Means for Solving the Problems In order to solve the above problems, means taken in an active matrix liquid crystal display device according to the present invention include a thin film switching element composed of a thin film transistor or a diode, a colored insulating film, a thin film switching element and a conductive film. That is, the connected pixel electrodes are sequentially laminated.

As another means, a scanning line conductively connected to the gate electrode of the thin film transistor, a colored insulating film, a signal line conductively connected to the source of the thin film transistor, and a pixel electrode conductively connected to the drain of the thin film transistor are sequentially laminated.

As another means, a scanning line conductively connected to the gate electrode of the thin film transistor, a first colored insulating film, a signal line conductively connected to the source of the thin film transistor, a second colored insulating film, and a pixel conductively connected to the drain of the thin film transistor. That is, the electrodes are sequentially laminated.

As another means, a thin film switching element composed of a thin film transistor or a diode, a pixel electrode,
That is, a colored insulating film is sequentially stacked.

[0010]

Embodiments of the present invention will be described below with reference to the accompanying drawings.

(Embodiment 1) FIG. 1 is a sectional view of an active matrix liquid crystal display device according to Embodiment 1 of the present invention. Thin film transistors 102 are arranged in an array on an insulating substrate 101 such as quartz or glass.
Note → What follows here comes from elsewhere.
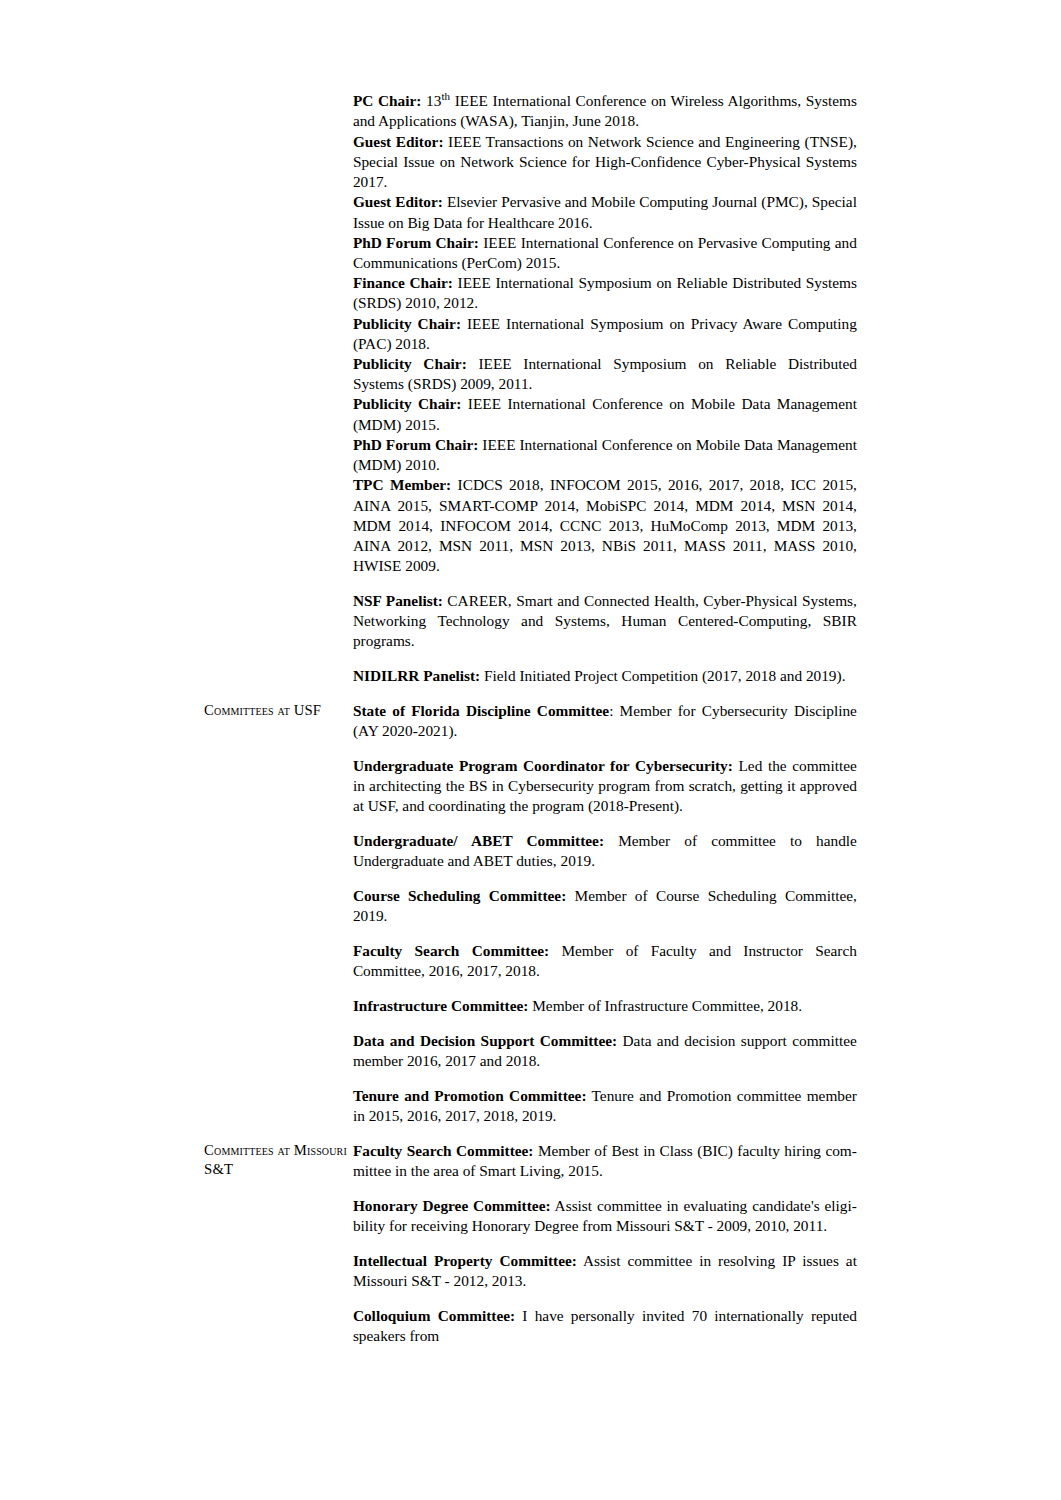| | PC Chair: 13 th IEEE International Conference on Wireless Algorithms, Systems and Applications (WASA), Tianjin, June 2018. Guest Editor: IEEE Transactions on Network Science and Engineering (TNSE), Special Issue on Network Science for High-Confidence Cyber-Physical Systems 2017. Guest Editor: Elsevier Pervasive and Mobile Computing Journal (PMC), Special Issue on Big Data for Healthcare 2016. PhD Forum Chair: IEEE International Conference on Pervasive Computing and Communications (PerCom) 2015. Finance Chair: IEEE International Symposium on Reliable Distributed Systems (SRDS) 2010, 2012. Publicity Chair: IEEE International Symposium on Privacy Aware Computing (PAC) 2018. Publicity Chair: IEEE International Symposium on Reliable Distributed Systems (SRDS) 2009, 2011. Publicity Chair: IEEE International Conference on Mobile Data Management (MDM) 2015. PhD Forum Chair: IEEE International Conference on Mobile Data Management (MDM) 2010. TPC Member: ICDCS 2018, INFOCOM 2015, 2016, 2017, 2018, ICC 2015, AINA 2015, SMART-COMP 2014, MobiSPC 2014, MDM 2014, MSN 2014, MDM 2014, INFOCOM 2014, CCNC 2013, HuMoComp 2013, MDM 2013, AINA 2012, MSN 2011, MSN 2013, NBiS 2011, MASS 2011, MASS 2010, HWISE 2009. NSF Panelist: CAREER, Smart and Connected Health, Cyber-Physical Systems, Networking Technology and Systems, Human Centered-Computing, SBIR programs. NIDILRR Panelist: Field Initiated Project Competition (2017, 2018 and 2019). |
| Committees at USF | State of Florida Discipline Committee : Member for Cybersecurity Discipline (AY 2020-2021). Undergraduate Program Coordinator for Cybersecurity: Led the committee in architecting the BS in Cybersecurity program from scratch, getting it approved at USF, and coordinating the program (2018-Present). Undergraduate/ ABET Committee: Member of committee to handle Undergraduate and ABET duties, 2019. Course Scheduling Committee: Member of Course Scheduling Committee, 2019. Faculty Search Committee: Member of Faculty and Instructor Search Committee, 2016, 2017, 2018. Infrastructure Committee: Member of Infrastructure Committee, 2018. Data and Decision Support Committee: Data and decision support committee member 2016, 2017 and 2018. Tenure and Promotion Committee: Tenure and Promotion committee member in 2015, 2016, 2017, 2018, 2019. |
| Committees at Missouri S&T | Faculty Search Committee: Member of Best in Class (BIC) faculty hiring committee in the area of Smart Living, 2015. Honorary Degree Committee: Assist committee in evaluating candidate's eligibility for receiving Honorary Degree from Missouri S&T - 2009, 2010, 2011. Intellectual Property Committee: Assist committee in resolving IP issues at Missouri S&T - 2012, 2013. Colloquium Committee: I have personally invited 70 internationally reputed speakers from |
Thin film transistor 1
Reference numeral 02 denotes a source 103 and a drain 105 made of a semiconductor containing impurities serving as donors or acceptors, a semiconductor layer 104 made of a semiconductor containing a low concentration of impurities or an intrinsic semiconductor, and a gate insulating film made of an insulator such as silicon oxide. 106, a gate electrode 107 made of a conductive material containing a metal or a high concentration of impurities and also serving as a scanning line. Although the coplanar type thin film transistor is shown in FIG. 1, an inverted stagger type thin film transistor may be used. A data line 108 made of metal is provided so as to be conductively connected to the source 103 and orthogonal to the scanning line. At this time, an interlayer insulating film 110 made of an inorganic insulating film such as silicon oxide or an organic insulating film such as polyimide is provided in order to maintain the insulation between the scanning line and the data line 108. A color filter layer 115 including a red colored insulating film 118, a green colored insulating film 116, and a blue colored insulating film 117 is formed in a thickness of 0.5 to 3 μm so as to be in contact therewith. For the color filter layer 115, a contact hole 119 and a color filter pattern are simultaneously formed by a photolithography method using a colored resist in which a pigment is uniformly dispersed in a PVA-based or acrylic-based photosensitive resin. This is repeated for the three colors of red, green and blue to provide the color filter layer 115 in which the three primary colors are arranged. As the pigment, red may be dianthraquinone type, green may be halogenated phthalocyanine type, and blue may be phthalocyanine type. In order to obtain excellent color reproducibility, a yellow pigment, a purple pigment or the like may be added. The contact hole 120 is
Open at the same time as the source side contact hole 121,
The contact hole 119 of the color filter layer 115 is opened as a mask. A pixel electrode 109 made of a transparent conductive film such as ITO is provided so as to be in contact with the color filter layer 115 and be conductively connected to the drain 105. The data line 108 and the scanning line are formed by the color filter layer 11 having a large film thickness.
Since it is below 5, it is not necessary to provide a space between the data line 108, the scanning line and the pixel electrode 109 as in the conventional case, and the area of the pixel electrode 109 can be increased.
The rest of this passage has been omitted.